Non-probability sampling
The selection of units does not follow strict randomness criteria. It does not allow statistical generalization, but it is completely valid and rigorous when the research does not seek that kind of generalization. Its most-used variants are:
- Purposive or by criteria: the units that best represent the phenomenon are selected according to theoretical criteria defined by the researcher. Widely used in qualitative research.
- Snowball: one unit leads to the next, useful when the population is hard to access (specific groups, experts, closed communities).
- Convenience: you work with the available units. Valid in exploratory studies or when access is the only limitation.
- Quota: proportions of certain profiles are set and units are selected until each quota is filled.
It applies to exploratory, analytical, projective, interactive, and evaluative research, where the depth of analysis matters more than statistical representativeness.
How to calculate the sample size
If probability sampling applies, the sample size is not an arbitrary decision. It is calculated with a formula that considers:
- The population size (N)
- The desired confidence level (usually 95%, equivalent to z = 1.96)
- The acceptable margin of error (e, frequently 5%)
- The estimated proportion of the characteristic in the population (p = 0.5 if unknown)
The most widely used formula for finite populations is:
n = (N × z² × p × q) / (e² × (N − 1) + z² × p × q)
Where q = 1 – p. If the population is very large or unknown, the formula for infinite populations is used: n = z² × p × q / e².
For non-probability research, the theoretical saturation criterion replaces the statistical calculation: you keep incorporating units until the information obtained stops adding new elements to the analysis.
The most frequent mistake: confusing who informs with what is studied
This is the critical point where most thesis writers make the most costly mistake: confusing the unit of study with the source or with the informant.
Let’s revisit the previous blog article (“Unit of study, source, and informant: who’s who in your thesis?”):
- The unit of study is what is being investigated: the company, the student, the text, the process.
- The source is where the information comes from: a document, a record, a database.

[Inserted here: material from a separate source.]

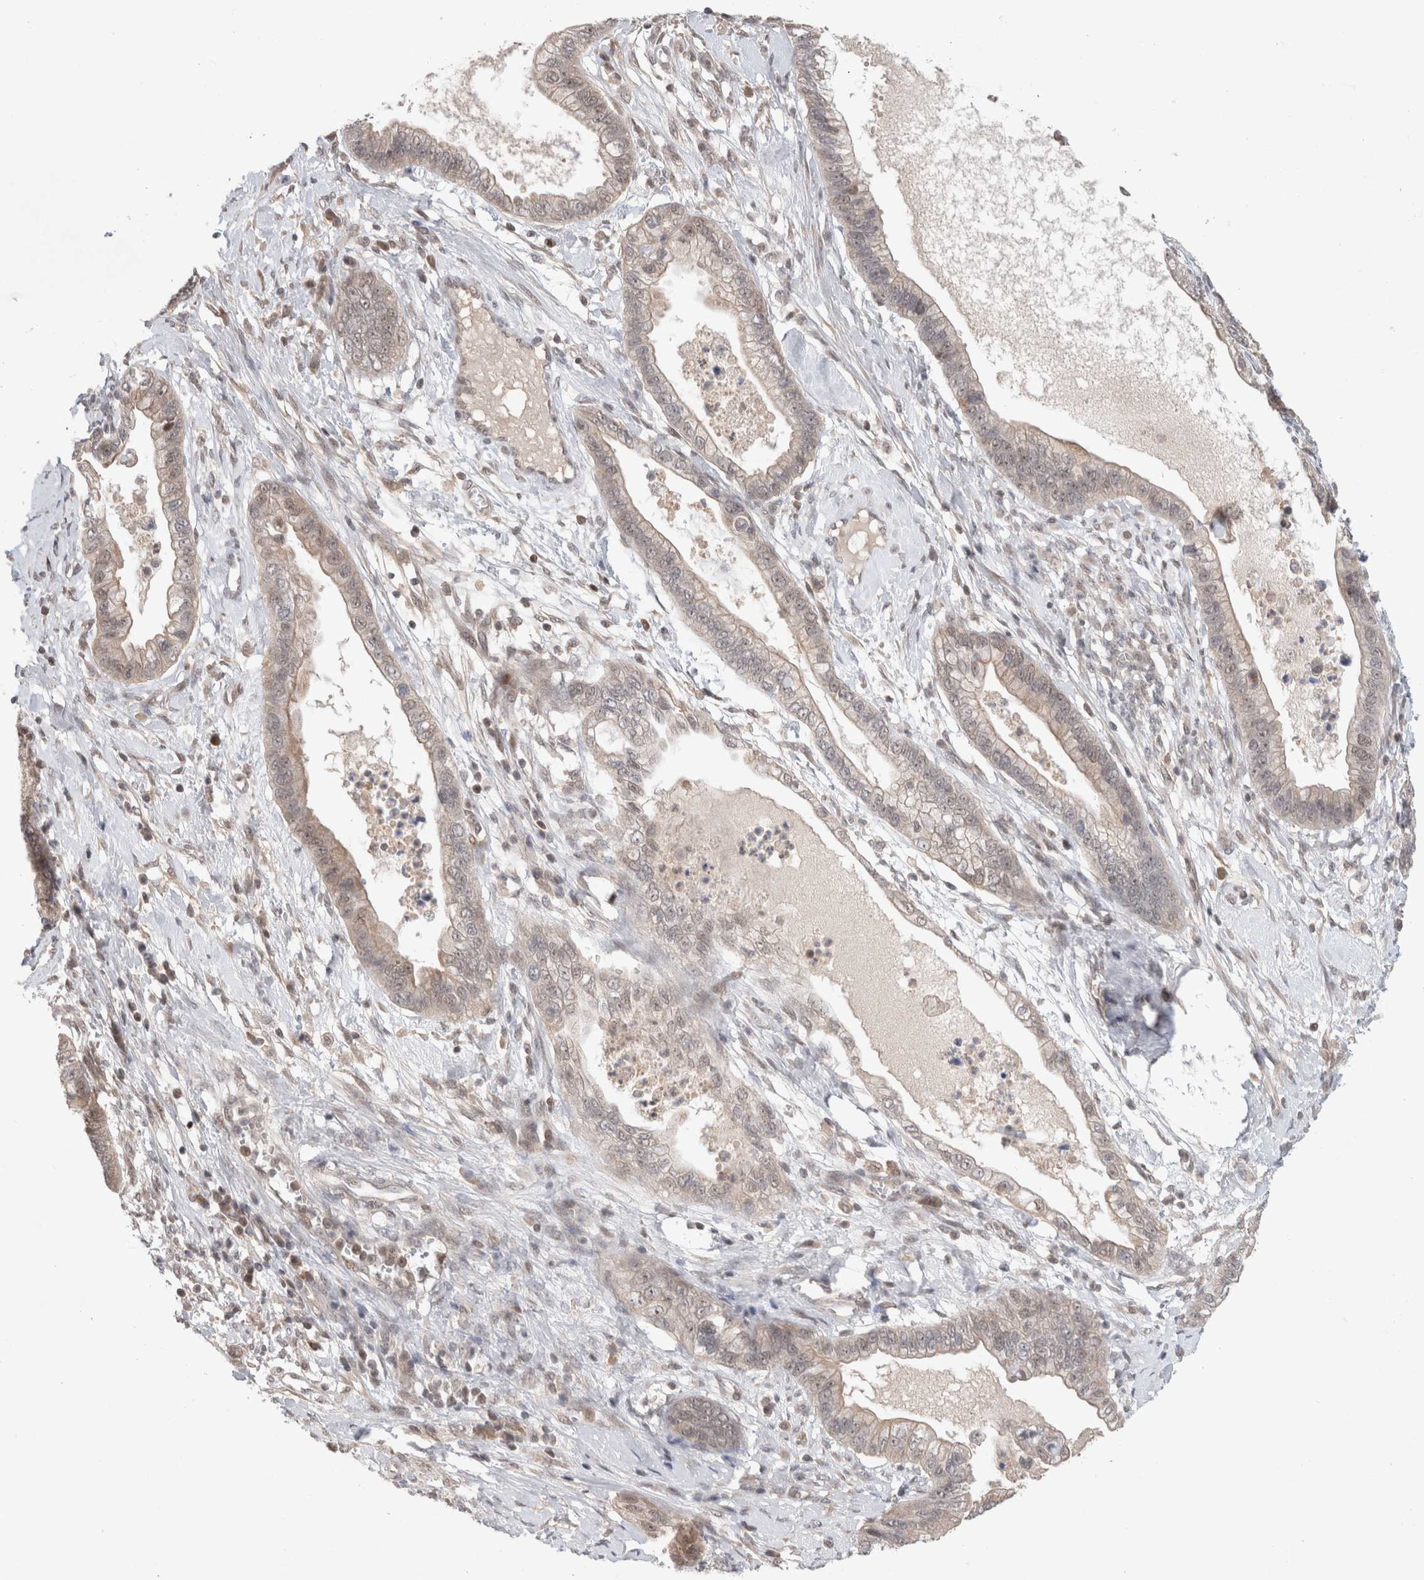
{"staining": {"intensity": "weak", "quantity": "<25%", "location": "nuclear"}, "tissue": "cervical cancer", "cell_type": "Tumor cells", "image_type": "cancer", "snomed": [{"axis": "morphology", "description": "Adenocarcinoma, NOS"}, {"axis": "topography", "description": "Cervix"}], "caption": "The histopathology image reveals no staining of tumor cells in cervical cancer.", "gene": "SYDE2", "patient": {"sex": "female", "age": 44}}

- The informant is who provides the information about the unit of study: it can be the unit itself (a worker answering about their own experience) or someone external (a supervisor reporting on their team).
The classic error: a study on managerial practices in small companies that declares the managers of those companies as its “population.” The managers are the informants, not the unit of study. The unit of study is the company. This mistake seems minor, but it changes how you write the design, the techniques, and the interpretation of the data.
What does this mean for your thesis?
Before writing the population-and-sample section of your methodological chapter, answer these four questions in order:
- What is my unit of study? (the concrete entity the analysis will fall upon)
- What is the totality of those units in my context? (that is your population)
- Can and should I study all of them, or do I need to select a subset? (this determines whether there is a sample and what type of sampling applies)
- Who or what will provide the information about those units? (that is your informant or your source)
If you answer those four questions clearly, the population-and-sample section of your thesis writes itself. The problem, in almost every case, is that people try to answer the fourth without having properly resolved the first.